EXCERPT TO READ
__________________________________________________
|
Happy 4th of July! It may feel like spring this week, but summer's starting at Touch the Earth Farm, and we're gearing up for some delicious summer harvest.
This week, I've made the images over there in the sidebar clickable, so go ahead and click them for a larger view.
- black seeded simpson lettuce
- oakleaf lettuce or green curly leaf lettuce
- baby romaine
- red salad bowl lettuce
- costata zucchini
- chioggia beets
- horseradish greens
- "City Lights" Swiss Chard
- citrus thyme
- thyme
- rosemary
- tarragon
- dill
- basil
- flat parsley
- cilantro
- purly chives and garlic chives
- 1/2 pint of red raspberries or mixed red/black raspberries
Double-breasted chicken: Broilers will be available for purchase, pick up or delivery with shares next week. We have very few left, so be sure to get one before they're gone. Cost is $3.00/ lb, likely dressing out at about 4-5 lbs.
Duck: Pasture-raised duck will be available for Wednesday delivery of next week or pick up thereafter. Cost is $7.00/ lb likely dressing out around 3 lbs.
All these birds have been pasture-raised with only natural feed free of hormones, antibiotics, and animal byproducts and finished out on organic grains from Nature's Best.
Well, the rain situation is not improving, and this week, I've begun irrigating the tomatoes. Without a steady supply of water, the plants will quickly wilt and the fruit will become cracked and deformed. The good news is that this year, the tomatoes are up in our kitchen garden, giving them some respite from the harsh afternoon sun and making irrigation easier for us, drawing from both harvested water and the farm water supply.
Everyone received a tomato teaser in this week's market bag: four Gold Nugget tomatoes, our early cherry variety. The Sungolds should soon follow, and our Brandywine slicing tomatoes and fancy Green Zebras are growing large on the vines now. We'll also have two varieties of paste tomatoes, a German strawberry tomato hopefully good for stuffing as an appetizer, and a grape tomato that's to die for as a sundried tomato—loaded with concentrated summer flavor in the middle of winter.
Our first beans should be ready for harvest very soon, so look for Royal Burgandy beans in your bags next week. For those with kids, I call these "magic beans," and though they're a hybrid variety, no garden for children should be without them: they go from a beautiful shade of purple when picked to a lovely green when cooked. Have your kids help prepare these beauties, and they're sure to at least taste their vegetables.
__________________________________________________
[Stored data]
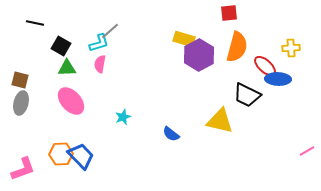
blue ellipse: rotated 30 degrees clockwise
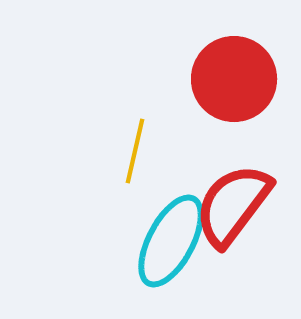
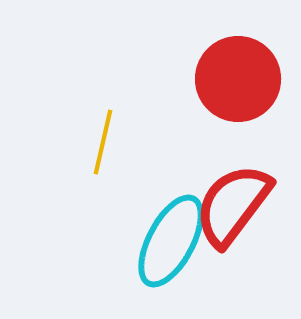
red circle: moved 4 px right
yellow line: moved 32 px left, 9 px up
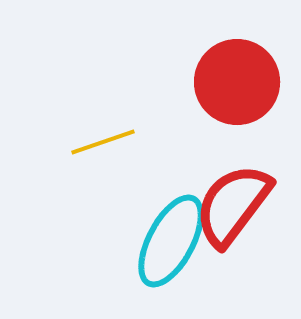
red circle: moved 1 px left, 3 px down
yellow line: rotated 58 degrees clockwise
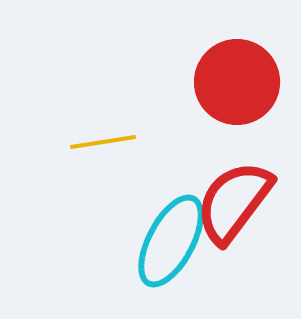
yellow line: rotated 10 degrees clockwise
red semicircle: moved 1 px right, 3 px up
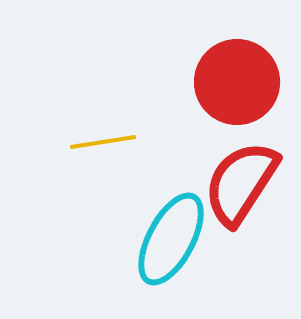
red semicircle: moved 7 px right, 19 px up; rotated 4 degrees counterclockwise
cyan ellipse: moved 2 px up
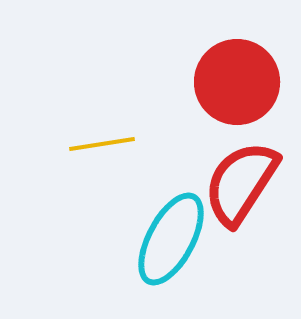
yellow line: moved 1 px left, 2 px down
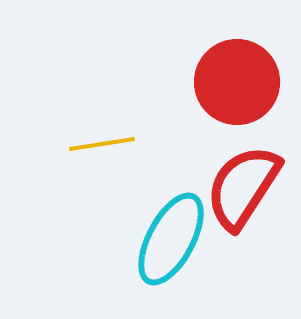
red semicircle: moved 2 px right, 4 px down
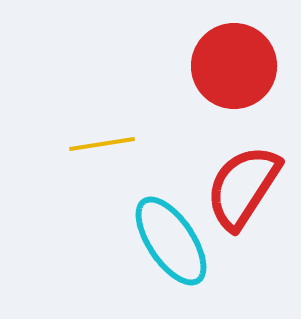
red circle: moved 3 px left, 16 px up
cyan ellipse: moved 2 px down; rotated 62 degrees counterclockwise
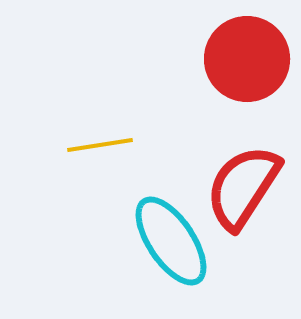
red circle: moved 13 px right, 7 px up
yellow line: moved 2 px left, 1 px down
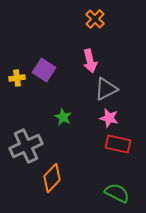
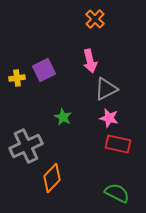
purple square: rotated 30 degrees clockwise
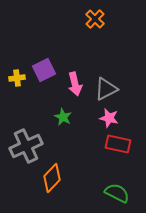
pink arrow: moved 15 px left, 23 px down
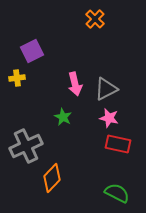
purple square: moved 12 px left, 19 px up
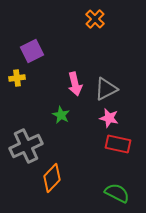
green star: moved 2 px left, 2 px up
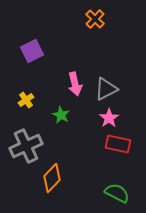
yellow cross: moved 9 px right, 22 px down; rotated 28 degrees counterclockwise
pink star: rotated 24 degrees clockwise
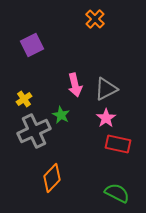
purple square: moved 6 px up
pink arrow: moved 1 px down
yellow cross: moved 2 px left, 1 px up
pink star: moved 3 px left
gray cross: moved 8 px right, 15 px up
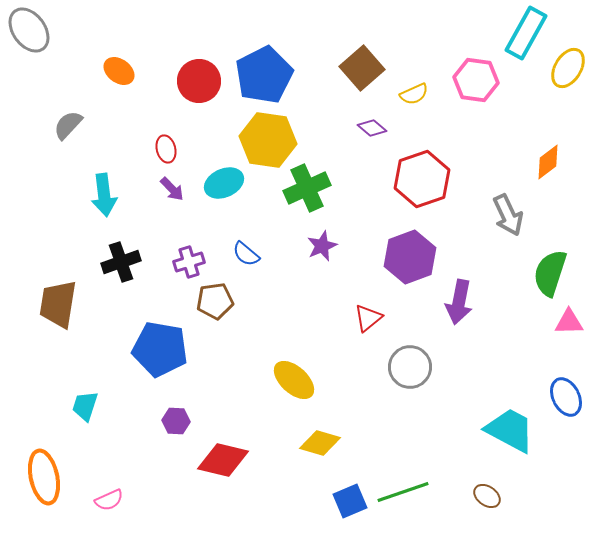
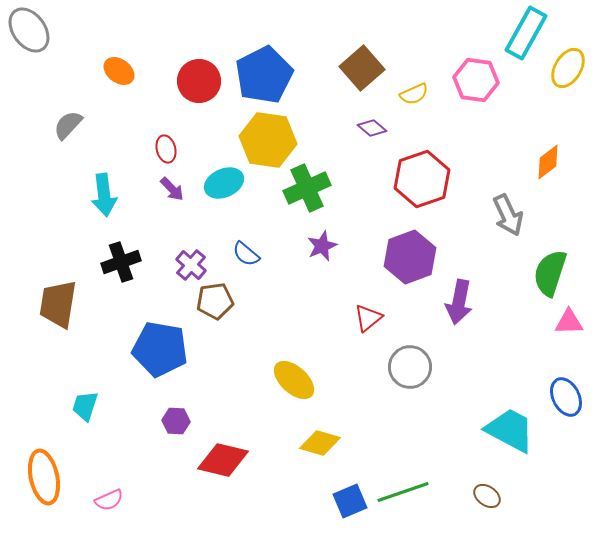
purple cross at (189, 262): moved 2 px right, 3 px down; rotated 32 degrees counterclockwise
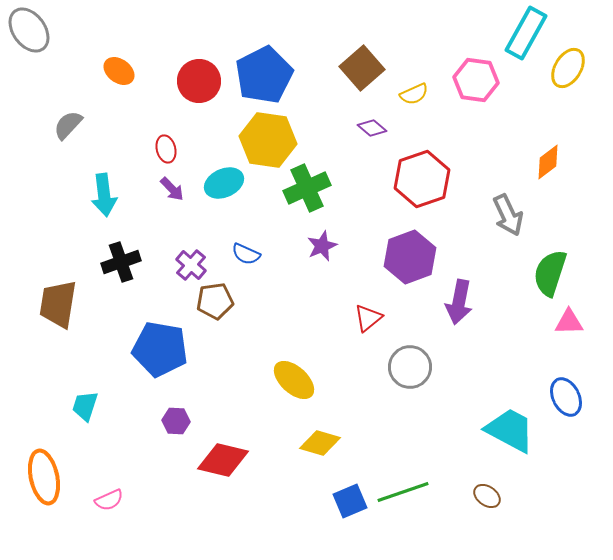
blue semicircle at (246, 254): rotated 16 degrees counterclockwise
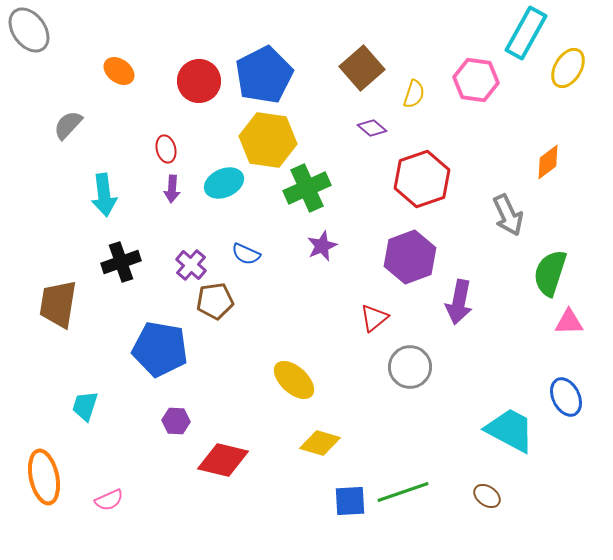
yellow semicircle at (414, 94): rotated 48 degrees counterclockwise
purple arrow at (172, 189): rotated 48 degrees clockwise
red triangle at (368, 318): moved 6 px right
blue square at (350, 501): rotated 20 degrees clockwise
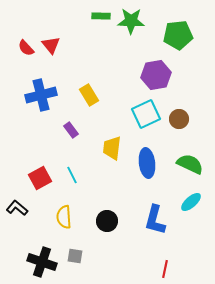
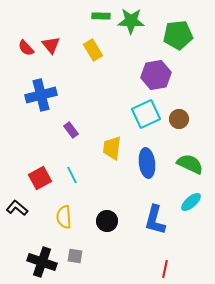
yellow rectangle: moved 4 px right, 45 px up
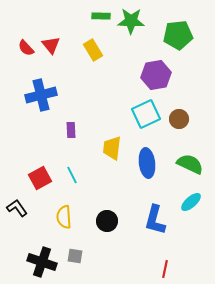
purple rectangle: rotated 35 degrees clockwise
black L-shape: rotated 15 degrees clockwise
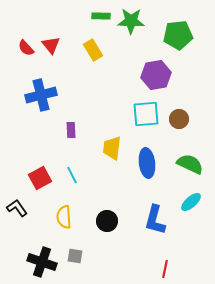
cyan square: rotated 20 degrees clockwise
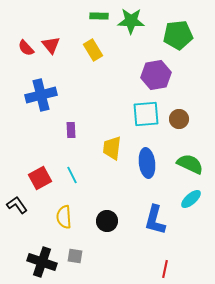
green rectangle: moved 2 px left
cyan ellipse: moved 3 px up
black L-shape: moved 3 px up
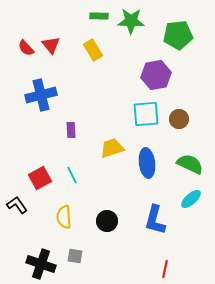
yellow trapezoid: rotated 65 degrees clockwise
black cross: moved 1 px left, 2 px down
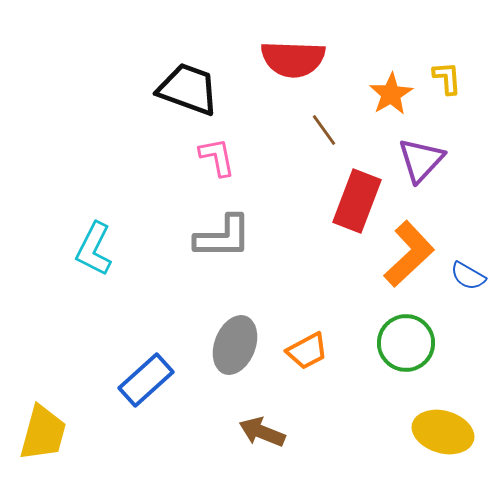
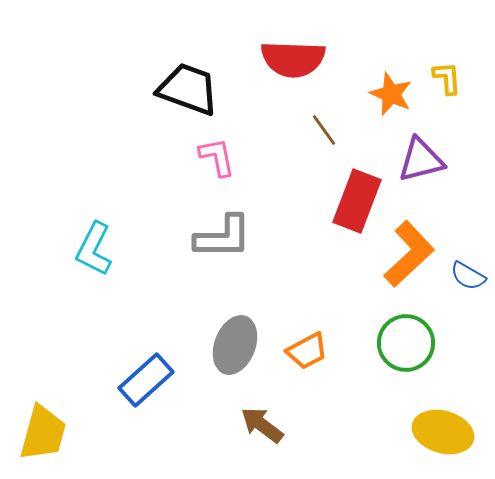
orange star: rotated 18 degrees counterclockwise
purple triangle: rotated 33 degrees clockwise
brown arrow: moved 7 px up; rotated 15 degrees clockwise
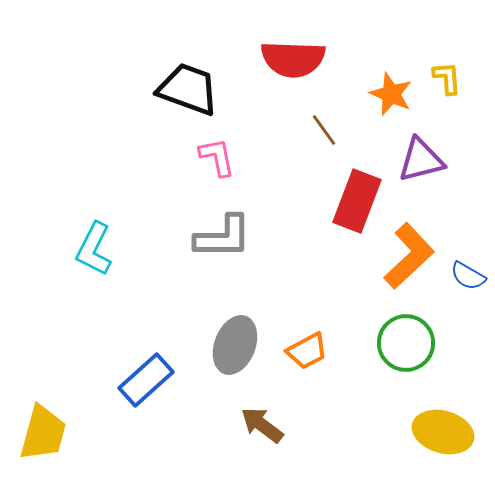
orange L-shape: moved 2 px down
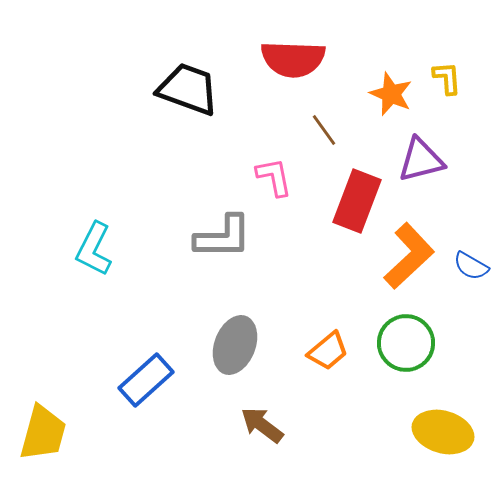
__________________________________________________
WHAT IS EXPECTED
From the farm newsletter, list everything the birds' natural feed is said to be free of. Work only from the farm newsletter.

FULL ANSWER
Hormones, antibiotics, and animal byproducts.